Purpose & Capability: concernThe name/description (save URL params to MySQL) matches the code's behavior, but the skill metadata declares no required environment variables or dependencies even though the script expects DB connection settings (DB_HOST, DB_USER, DB_PASSWORD, DB_NAME) and the mysql.connector Python package. This mismatch is unexplained and reduces transparency.

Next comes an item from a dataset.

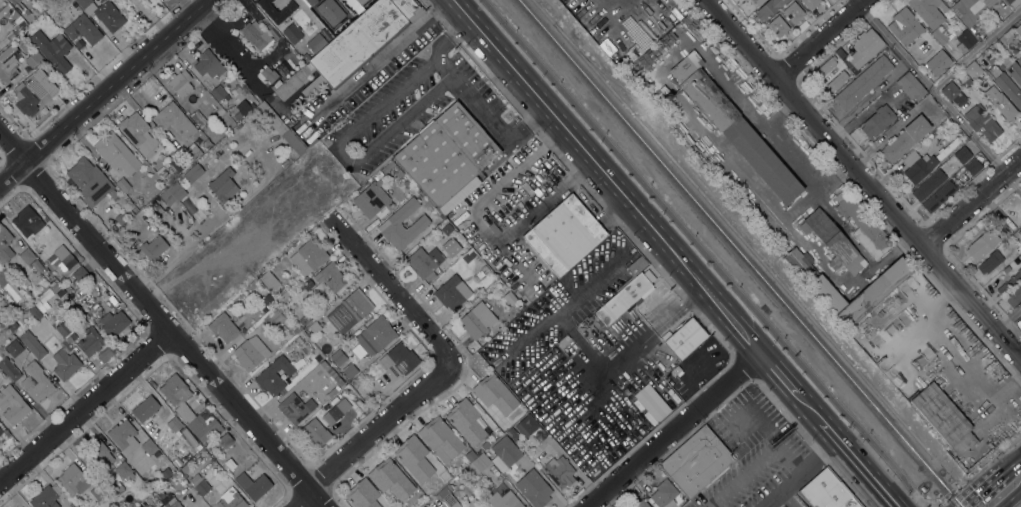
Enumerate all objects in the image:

Instruction Scope: concernSKILL.md instructs only to run the script with a URL and mentions MySQL, which is consistent, but it omits key runtime details (Python runtime, mysql-connector package, expected env vars). The script will connect to an arbitrary MySQL host and write data there — this behavior can be a vector for unintended data exfiltration if a remote DB is configured, and the docs do not warn about sensitive data handling.
Install Mechanism: okNo install spec — the skill is instruction-only with an included Python script. This minimizes install-time risk, but runtime dependencies (python package mysql.connector) are not declared.
Credentials: concernThe code relies on environment variables for DB credentials but the skill metadata lists none. Default credentials (DB_USER=root, DB_PASSWORD=root, DB_HOST=localhost, DB_NAME=test_db) are embedded in the script, which is unsafe. The skill requests (implicitly) high-privilege DB access without documenting or justifying it.
Persistence & Privilege: okalways is false and the skill does not request persistent platform privileges or modify other skills/config. It only performs a one-off database write when invoked.